- TEXT PROVIDED:
········
[<prev] [next>] [day] [month] [year] [list]
Message-ID: <20040510230513.GA2374@e-matters.de>
From: s.esser at e-matters.de (Stefan Esser)
Subject: Advisory 04/2004: Net(Free)BSD Systrace local root vulnerabilitiy
e-matters GmbH
www.e-matters.de
-= Security Advisory =-
Advisory: Net(Free)BSD Systrace local root vulnerability
Release Date: 2004/05/11
Last Modified: 2004/05/11
Author: Stefan Esser [s.esser@...atters.de]
Application: NetBSD with systrace support before 2004/04/09
FreeBSD with *unofficial* port by Vladimir Kotal
Severity: A local user with access to systrace can
gain root privileges
Risk: Critical
Vendor Status: Vendor has fixed the vulnerability, after 4 weeks
still no advisory...
Reference: http://security.e-matters.de/advisories/042004.html
Overview:
Quote from http://www.systrace.org
"Systrace enforces system call policies for applications by
constraining the application's access to the system. The policy
is generated interactively. Operations not covered by the policy
raise an alarm, allowing an user to refine the currently
configured policy."
A code audit of systrace on various platforms revealed a flaw in
its NetBSD implementation (which is also present in the unofficial
FreeBSD port by Vladimir Kotal). This flaw allows a local user with
access to the systrace device to abuse the privilege elevation
feature to gain root permissions.
Details:
At the end of March Brad Spengler from grsecurity informed the
world about a silently patched systrace bypass vulnerability
within the linux port of systrace. He also revealed that he found
two more holes within systrace, which he did not disclose further.
His mail was reason enough to have a look into systrace on nearly
all of its supported platforms.
Soon it was discovered that the NetBSD implementation and the
FreeBSD port implement the privilege elevation feature in a
different way. After a system call was called with raised
permissions it will restore the elevated permissions if the flags
say so. Unlike the OpenBSD or Linux implementation it does not
check for super user privileges when restoring the user id.
This was most probably done because the syscall handling is split
up within NetBSD/FreeBSD into a part which is called on enter
and a part which is called on exit.
The superuser check is missing within the exit code because the
procedure which is called on enter clears the corresponding flags.
It should be obvious that tricking the exit procedure into
restoring the process permissions to the savedugid values results
into superuser permissions because those are initialised to zero.
At this point the flaw seems unexploitable because it seems
impossible to enter the exit procedure with the flags set correctly
due to the fact that the systrace design forbids sending privilege
elevation messages to the process while it is within a system call.
It is necessary to dig a bit deeper into the NetBSD kernel to
finally find the answer to the question of exploitability. (Same
for FreeBSD) For NetBSD the problem is located within syscall_fancy()
········
- RECORDED INFORMATION:
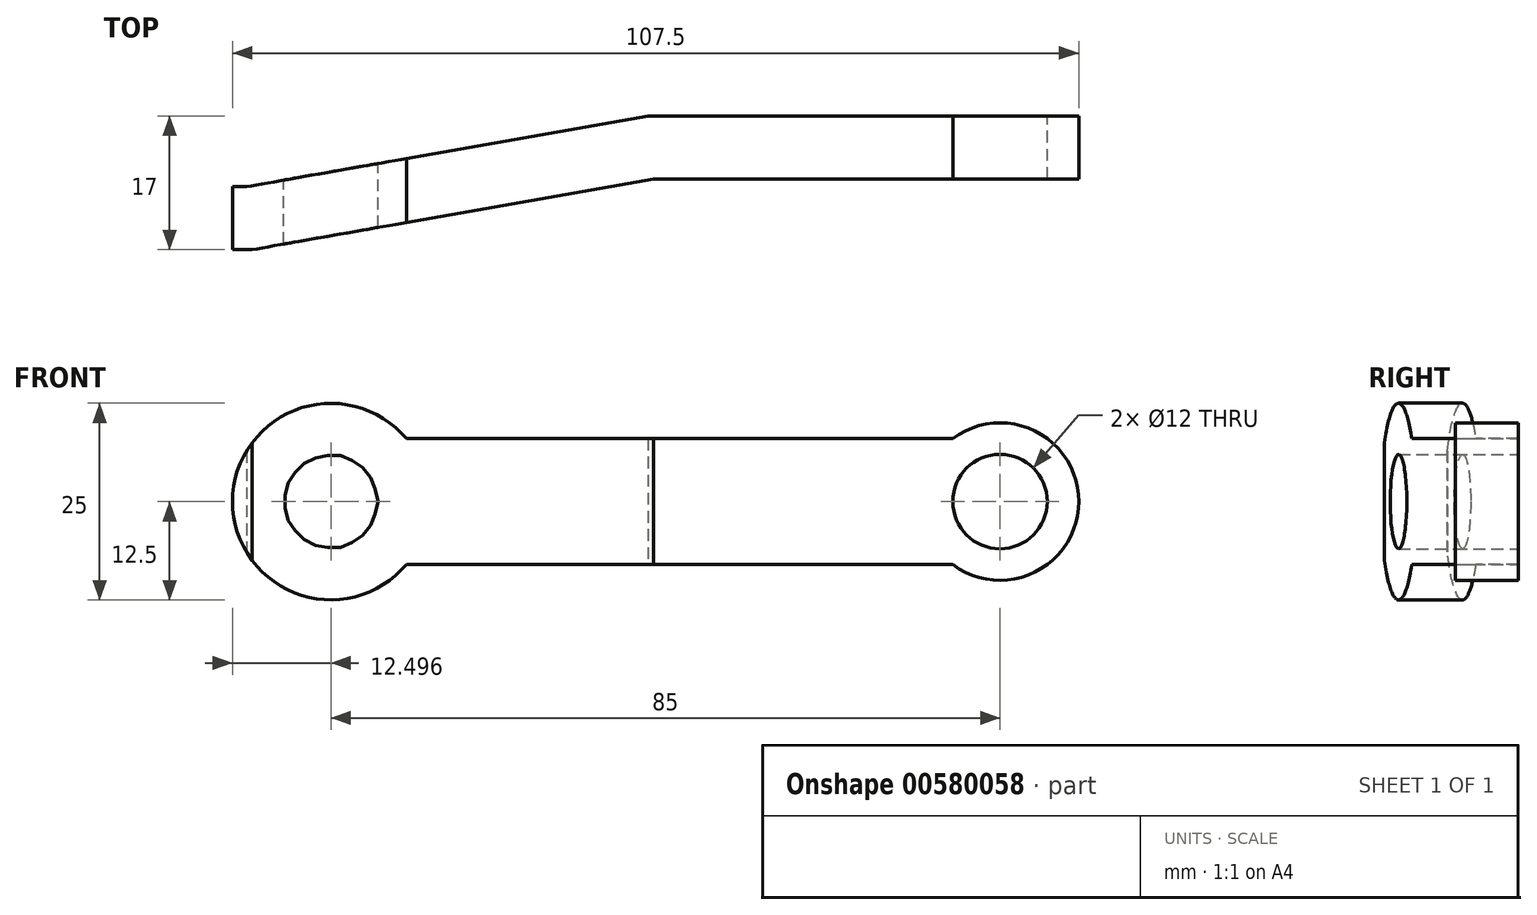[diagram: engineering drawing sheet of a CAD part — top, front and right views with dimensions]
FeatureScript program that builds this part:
········
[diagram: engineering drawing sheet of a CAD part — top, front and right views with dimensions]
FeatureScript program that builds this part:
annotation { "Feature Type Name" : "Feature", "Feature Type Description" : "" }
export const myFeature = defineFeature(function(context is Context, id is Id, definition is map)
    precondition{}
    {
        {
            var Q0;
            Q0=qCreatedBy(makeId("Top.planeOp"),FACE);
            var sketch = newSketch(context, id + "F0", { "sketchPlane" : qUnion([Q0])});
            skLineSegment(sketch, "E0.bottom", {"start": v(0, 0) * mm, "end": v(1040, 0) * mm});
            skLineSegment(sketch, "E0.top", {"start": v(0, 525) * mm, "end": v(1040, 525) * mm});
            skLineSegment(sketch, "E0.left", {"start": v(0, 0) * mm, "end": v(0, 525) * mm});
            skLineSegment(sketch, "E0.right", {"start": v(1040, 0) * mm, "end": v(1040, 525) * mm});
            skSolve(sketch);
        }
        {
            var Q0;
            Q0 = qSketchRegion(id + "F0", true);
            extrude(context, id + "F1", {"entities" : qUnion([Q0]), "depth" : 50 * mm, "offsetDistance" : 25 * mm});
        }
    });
········
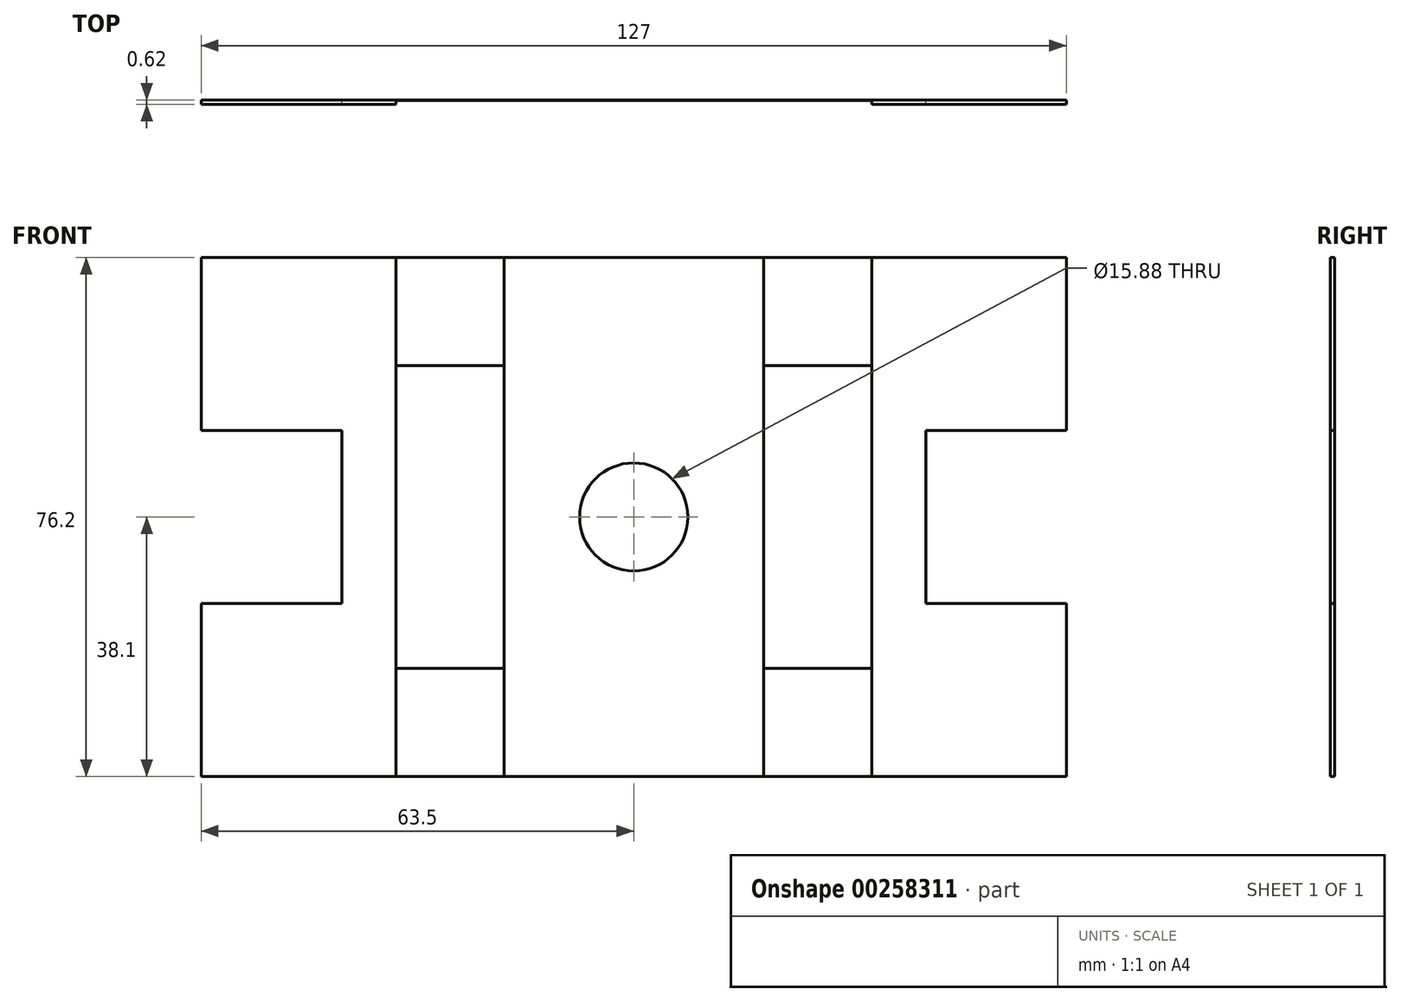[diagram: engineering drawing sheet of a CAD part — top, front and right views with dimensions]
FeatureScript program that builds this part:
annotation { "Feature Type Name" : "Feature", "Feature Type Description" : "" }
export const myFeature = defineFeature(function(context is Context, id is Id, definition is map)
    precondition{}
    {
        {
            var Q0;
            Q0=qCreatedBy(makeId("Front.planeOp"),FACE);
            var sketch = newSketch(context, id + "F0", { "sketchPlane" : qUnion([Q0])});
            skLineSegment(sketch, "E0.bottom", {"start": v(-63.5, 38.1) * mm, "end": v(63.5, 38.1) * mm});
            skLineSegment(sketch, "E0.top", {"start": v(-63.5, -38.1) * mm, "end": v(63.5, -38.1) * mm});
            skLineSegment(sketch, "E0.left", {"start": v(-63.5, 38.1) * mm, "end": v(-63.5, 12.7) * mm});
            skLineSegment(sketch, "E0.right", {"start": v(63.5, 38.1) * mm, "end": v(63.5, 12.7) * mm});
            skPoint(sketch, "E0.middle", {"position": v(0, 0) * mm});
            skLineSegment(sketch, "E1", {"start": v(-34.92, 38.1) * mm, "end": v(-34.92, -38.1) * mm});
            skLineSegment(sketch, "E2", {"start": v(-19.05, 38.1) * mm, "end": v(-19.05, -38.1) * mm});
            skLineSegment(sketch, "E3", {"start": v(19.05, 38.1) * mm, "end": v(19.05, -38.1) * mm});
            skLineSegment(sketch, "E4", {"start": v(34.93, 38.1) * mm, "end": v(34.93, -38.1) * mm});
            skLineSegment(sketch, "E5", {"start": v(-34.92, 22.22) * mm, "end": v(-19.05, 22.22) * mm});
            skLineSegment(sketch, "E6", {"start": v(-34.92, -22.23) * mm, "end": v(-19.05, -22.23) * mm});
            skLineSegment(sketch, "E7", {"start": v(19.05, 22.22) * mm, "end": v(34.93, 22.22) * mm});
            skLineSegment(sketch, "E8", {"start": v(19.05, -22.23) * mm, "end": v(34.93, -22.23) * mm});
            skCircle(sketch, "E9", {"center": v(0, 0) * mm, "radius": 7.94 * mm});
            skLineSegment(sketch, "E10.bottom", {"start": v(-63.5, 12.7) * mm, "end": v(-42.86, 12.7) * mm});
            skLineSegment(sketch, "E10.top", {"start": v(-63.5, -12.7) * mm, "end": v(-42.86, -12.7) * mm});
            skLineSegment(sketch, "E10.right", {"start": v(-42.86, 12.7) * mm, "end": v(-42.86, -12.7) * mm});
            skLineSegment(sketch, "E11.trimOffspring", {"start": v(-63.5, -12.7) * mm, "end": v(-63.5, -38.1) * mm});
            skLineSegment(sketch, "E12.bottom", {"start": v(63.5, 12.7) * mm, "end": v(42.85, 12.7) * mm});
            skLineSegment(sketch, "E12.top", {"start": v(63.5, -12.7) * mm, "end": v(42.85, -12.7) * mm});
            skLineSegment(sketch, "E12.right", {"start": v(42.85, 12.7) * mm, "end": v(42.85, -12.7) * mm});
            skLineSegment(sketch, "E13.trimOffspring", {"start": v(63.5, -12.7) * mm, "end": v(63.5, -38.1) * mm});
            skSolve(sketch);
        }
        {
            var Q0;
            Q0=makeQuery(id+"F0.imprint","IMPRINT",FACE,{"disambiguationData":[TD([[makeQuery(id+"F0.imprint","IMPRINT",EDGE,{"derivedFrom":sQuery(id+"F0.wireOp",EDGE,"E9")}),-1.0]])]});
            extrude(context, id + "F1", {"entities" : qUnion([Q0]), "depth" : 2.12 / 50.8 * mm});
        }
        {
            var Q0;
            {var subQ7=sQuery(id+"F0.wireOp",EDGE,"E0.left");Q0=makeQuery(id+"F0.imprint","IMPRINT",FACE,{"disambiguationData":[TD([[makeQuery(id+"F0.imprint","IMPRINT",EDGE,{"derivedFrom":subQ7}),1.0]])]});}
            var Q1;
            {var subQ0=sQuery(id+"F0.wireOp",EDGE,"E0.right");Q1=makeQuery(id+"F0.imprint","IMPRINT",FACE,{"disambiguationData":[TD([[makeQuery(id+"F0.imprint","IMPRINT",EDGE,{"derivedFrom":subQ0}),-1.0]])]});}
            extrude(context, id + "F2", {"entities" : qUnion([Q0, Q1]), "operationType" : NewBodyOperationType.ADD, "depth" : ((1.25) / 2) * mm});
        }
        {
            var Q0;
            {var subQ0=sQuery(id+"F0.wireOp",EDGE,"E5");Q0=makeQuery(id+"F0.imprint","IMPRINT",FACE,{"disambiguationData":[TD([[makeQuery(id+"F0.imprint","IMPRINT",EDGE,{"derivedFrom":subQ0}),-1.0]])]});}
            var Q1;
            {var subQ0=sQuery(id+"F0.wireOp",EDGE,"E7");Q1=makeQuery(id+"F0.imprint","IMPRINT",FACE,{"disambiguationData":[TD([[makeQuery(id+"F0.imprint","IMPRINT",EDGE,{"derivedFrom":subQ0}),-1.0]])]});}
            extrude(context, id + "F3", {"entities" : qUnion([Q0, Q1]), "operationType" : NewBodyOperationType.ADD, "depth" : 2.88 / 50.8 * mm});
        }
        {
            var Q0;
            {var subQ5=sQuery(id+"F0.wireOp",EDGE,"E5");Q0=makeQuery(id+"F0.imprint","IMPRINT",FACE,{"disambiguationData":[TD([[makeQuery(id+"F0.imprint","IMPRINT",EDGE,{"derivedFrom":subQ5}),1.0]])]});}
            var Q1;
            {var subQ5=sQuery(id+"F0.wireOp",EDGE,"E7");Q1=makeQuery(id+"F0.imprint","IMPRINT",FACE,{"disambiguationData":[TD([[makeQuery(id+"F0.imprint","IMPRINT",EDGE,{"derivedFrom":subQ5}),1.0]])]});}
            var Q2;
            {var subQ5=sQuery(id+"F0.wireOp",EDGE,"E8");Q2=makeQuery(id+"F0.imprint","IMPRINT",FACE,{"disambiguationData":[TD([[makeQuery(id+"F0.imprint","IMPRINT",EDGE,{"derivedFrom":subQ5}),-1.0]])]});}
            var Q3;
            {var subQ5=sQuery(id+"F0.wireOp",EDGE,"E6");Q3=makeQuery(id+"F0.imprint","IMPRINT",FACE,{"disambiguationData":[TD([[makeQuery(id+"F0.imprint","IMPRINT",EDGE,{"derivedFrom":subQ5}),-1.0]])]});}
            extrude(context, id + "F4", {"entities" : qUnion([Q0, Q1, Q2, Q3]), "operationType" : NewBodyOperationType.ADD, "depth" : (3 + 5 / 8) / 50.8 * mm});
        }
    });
········
- PROBLEM REQUIREMENTS: In the systrace advisory, how would the sentence "It is necessary to dig a bit deeper into the NetBSD kernel to finally find the answer to the question of exploitability." read in Spanish? The rows stand apart from the systrace advisory and are separate material.

- ANSWER FOR THIS EXERCISE: Es necesario profundizar un poco más en el kernel de NetBSD para encontrar finalmente la respuesta a la cuestión de la explotabilidad.